Fita Curta - "Years and Years"
- Crónico.
- 27 de fev. de 2021
- 2 min de leitura
"Years and Years" é muito sobre este aceitar duma realidade desnorteada, de líderes políticos que se apresentam perante os cidadãos demasiado estúpidos para verificar factos e demasiado induzidos na crença de que esses factos (ou a ciência) não são reais.

Artigo de Afonso Abecasis
Quando a ficção já não é ficção
Uma visão implacável, angustiante e profundamente inteligente, sobre onde estamos e para onde caminhamos: o populismo cego, os Trumpismos, a paranoia tecnológica – o caos enlouquecido deste novo mundo. Com uma criatividade fora do comum, o guionista Russell T. Davies, juntamente com Simon Jones e Lisa Mulcahy, conseguiu abordar e refletir sobre estes temas duma forma sem precedentes, retirando o brilho a “Black Mirror” quando se trata de imaginar o que não queremos imaginar.
Estendendo-se por 15 anos no futuro da grande e diversa família Lyons no Reino Unido, "Years and Years" passa a primeira hora a saltar freneticamente e convincentemente entre esta década e meia, preparando-nos para um conjunto de histórias que exploram uma visão alternativa: um pequeno desvio da humanidade, progressivamente desequilibrada.

Aqui, Donald Trump não só é reeleito como decide lançar um míssil nuclear numa ilha artificial chinesa; a Rússia invade a Ucrânia; a economia, o mercado de ações e a banca colapsam; a tecnologia percorre novas barreiras entre ser humano e ser digital e o mundo parece demasiado apático ou resignado face às alterações climáticas – o desaparecimento das florestas amazónicas ou o degelo do Pólo Norte.
"Years and Years" é muito sobre este aceitar duma realidade desnorteada, de líderes políticos que se apresentam perante os cidadãos demasiado estúpidos para verificar factos e demasiado induzidos na crença de que esses factos (ou a ciência) não são reais. O grande desafio – que esta série concretiza – é pegar no que todos nós temos sentido nos últimos anos e transformá-lo numa narrativa, mais real do que fictícia, e não num sermão sobre as nossas falhas. O resultado é um olhar comovente, dramático e às vezes até divertido de um mundo cada vez mais rápido, quente e alienado.

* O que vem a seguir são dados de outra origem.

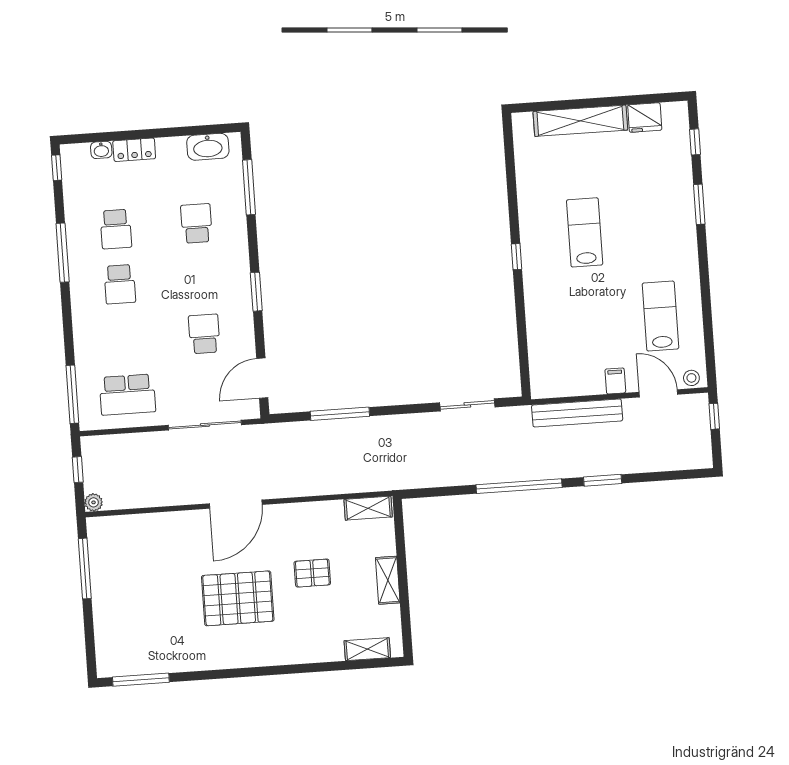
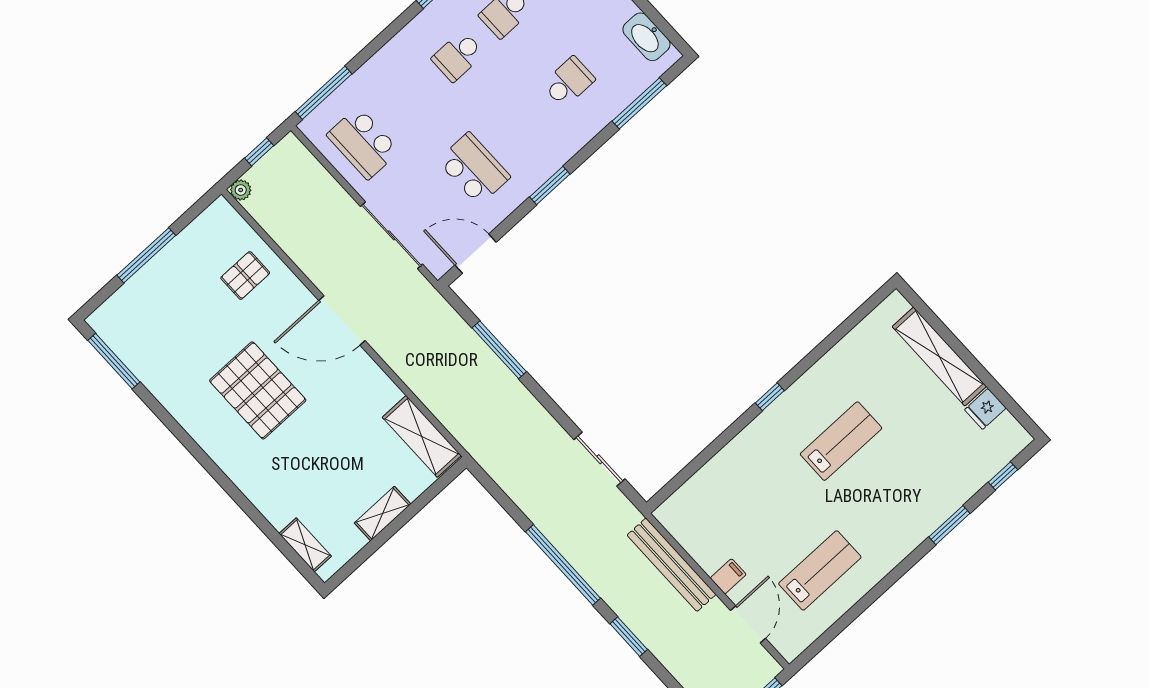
fridge: (645, 118) -> (985, 409), width x0.72
school desk: (204, 334) -> (474, 169), width x1.85
stool: (691, 378) -> (786, 643), removed
shelving: (368, 508) -> (422, 436), width x1.50, depth x1.33
window: (85, 569) -> (146, 255), moved
pallet: (312, 573) -> (245, 275), moved, turned 90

Talvez o que melhor representa Years and Years seja a conversa entre dois dos irmãos Lyons, Daniel e Stephen, quando este último diz: "É como se tivéssemos ido longe demais (…) imaginámos demasiado. Explorámos o sistema solar. Construímos o Hadron Collider e a Internet. Pintamos todas aquelas pinturas e escrevemos todas aquelas grandes canções e depois… pop! O que quer que tivéssemos, perfurámo-lo. E agora está tudo a desmoronar-se.”
Outro ponto característico é a atuação de Emma Thompson, que dá vida a Vivienne Rook, uma magnata financeira transformada em populista totalitária. O que ela personifica é a apatia e a indiferença sobre as intermináveis guerras que se espalham pelo mundo fora. Para ela, os verdadeiros problemas são os mais simples, reais e locais que os cidadãos enfrentam: a recolha do lixo ou os carros que bloqueiam as passadeiras - a desumanidade e o foco no nosso próprio umbigo.
Ignorância, polarização política, egoísmo, racismo, erosão dos direitos civis e humanitários – é isto que Davies expressa quando todos nós, num desabafo coletivo, proferimos que este mundo está cada vez mais confuso e complicado. E nesta confusão e complicação encontramos algum conforto: que não somos, de todo, os únicos a pensar que as coisas podem e deviam melhorar.